PROBLEM: From the first line to the last, return the data exactly, with no pictures.

GIVEN ENTRIES:

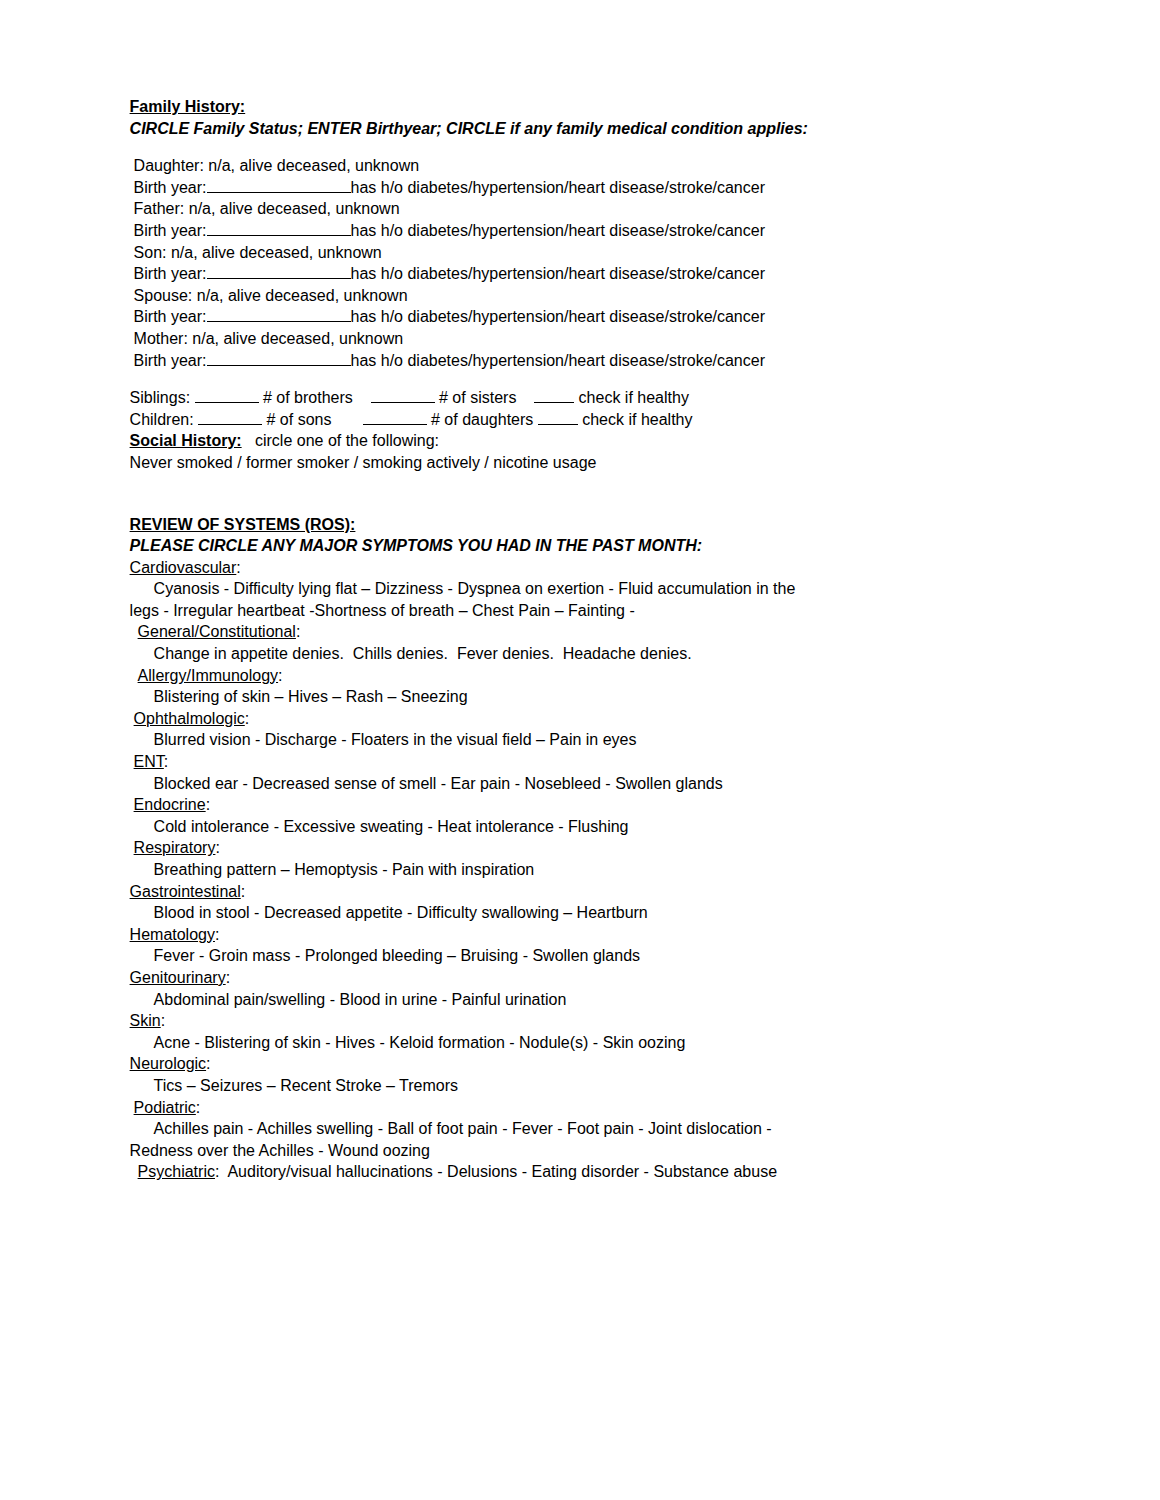Family History:
CIRCLE Family Status; ENTER Birthyear; CIRCLE if any family medical condition applies:
Daughter: n/a, alive deceased, unknown
Birth year: has h/o diabetes/hypertension/heart disease/stroke/cancer
Father: n/a, alive deceased, unknown
Birth year: has h/o diabetes/hypertension/heart disease/stroke/cancer
Son: n/a, alive deceased, unknown
Birth year: has h/o diabetes/hypertension/heart disease/stroke/cancer
Spouse: n/a, alive deceased, unknown
Birth year: has h/o diabetes/hypertension/heart disease/stroke/cancer
Mother: n/a, alive deceased, unknown
Birth year: has h/o diabetes/hypertension/heart disease/stroke/cancer
Siblings: # of brothers # of sisters check if healthy
Children: # of sons # of daughters check if healthy
Social History: circle one of the following:
Never smoked / former smoker / smoking actively / nicotine usage
REVIEW OF SYSTEMS (ROS):
PLEASE CIRCLE ANY MAJOR SYMPTOMS YOU HAD IN THE PAST MONTH:
Cardiovascular:
Cyanosis - Difficulty lying flat – Dizziness - Dyspnea on exertion - Fluid accumulation in the
legs - Irregular heartbeat -Shortness of breath – Chest Pain – Fainting -
General/Constitutional:
Change in appetite denies. Chills denies. Fever denies. Headache denies.
Allergy/Immunology:
Blistering of skin – Hives – Rash – Sneezing
Ophthalmologic:
Blurred vision - Discharge - Floaters in the visual field – Pain in eyes
ENT:
Blocked ear - Decreased sense of smell - Ear pain - Nosebleed - Swollen glands
Endocrine:
Cold intolerance - Excessive sweating - Heat intolerance - Flushing
Respiratory:
Breathing pattern – Hemoptysis - Pain with inspiration
Gastrointestinal:
Blood in stool - Decreased appetite - Difficulty swallowing – Heartburn
Hematology:
Fever - Groin mass - Prolonged bleeding – Bruising - Swollen glands
Genitourinary:
Abdominal pain/swelling - Blood in urine - Painful urination
Skin:
Acne - Blistering of skin - Hives - Keloid formation - Nodule(s) - Skin oozing
Neurologic:
Tics – Seizures – Recent Stroke – Tremors
Podiatric:
Achilles pain - Achilles swelling - Ball of foot pain - Fever - Foot pain - Joint dislocation -
Redness over the Achilles - Wound oozing
Psychiatric: Auditory/visual hallucinations - Delusions - Eating disorder - Substance abuse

SOLUTION TO THIS PROBLEM:
Family History:
CIRCLE Family Status; ENTER Birthyear; CIRCLE if any family medical condition applies:
Daughter: n/a, alive deceased, unknown
Birth year: has h/o diabetes/hypertension/heart disease/stroke/cancer
Father: n/a, alive deceased, unknown
Birth year: has h/o diabetes/hypertension/heart disease/stroke/cancer
Son: n/a, alive deceased, unknown
Birth year: has h/o diabetes/hypertension/heart disease/stroke/cancer
Spouse: n/a, alive deceased, unknown
Birth year: has h/o diabetes/hypertension/heart disease/stroke/cancer
Mother: n/a, alive deceased, unknown
Birth year: has h/o diabetes/hypertension/heart disease/stroke/cancer
Siblings: # of brothers # of sisters check if healthy
Children: # of sons # of daughters check if healthy
Social History: circle one of the following:
Never smoked / former smoker / smoking actively / nicotine usage
REVIEW OF SYSTEMS (ROS):
PLEASE CIRCLE ANY MAJOR SYMPTOMS YOU HAD IN THE PAST MONTH:
Cardiovascular:
Cyanosis - Difficulty lying flat – Dizziness - Dyspnea on exertion - Fluid accumulation in the
legs - Irregular heartbeat -Shortness of breath – Chest Pain – Fainting -
General/Constitutional:
Change in appetite denies. Chills denies. Fever denies. Headache denies.
Allergy/Immunology:
Blistering of skin – Hives – Rash – Sneezing
Ophthalmologic:
Blurred vision - Discharge - Floaters in the visual field – Pain in eyes
ENT:
Blocked ear - Decreased sense of smell - Ear pain - Nosebleed - Swollen glands
Endocrine:
Cold intolerance - Excessive sweating - Heat intolerance - Flushing
Respiratory:
Breathing pattern – Hemoptysis - Pain with inspiration
Gastrointestinal:
Blood in stool - Decreased appetite - Difficulty swallowing – Heartburn
Hematology:
Fever - Groin mass - Prolonged bleeding – Bruising - Swollen glands
Genitourinary:
Abdominal pain/swelling - Blood in urine - Painful urination
Skin:
Acne - Blistering of skin - Hives - Keloid formation - Nodule(s) - Skin oozing
Neurologic:
Tics – Seizures – Recent Stroke – Tremors
Podiatric:
Achilles pain - Achilles swelling - Ball of foot pain - Fever - Foot pain - Joint dislocation -
Redness over the Achilles - Wound oozing
Psychiatric: Auditory/visual hallucinations - Delusions - Eating disorder - Substance abuse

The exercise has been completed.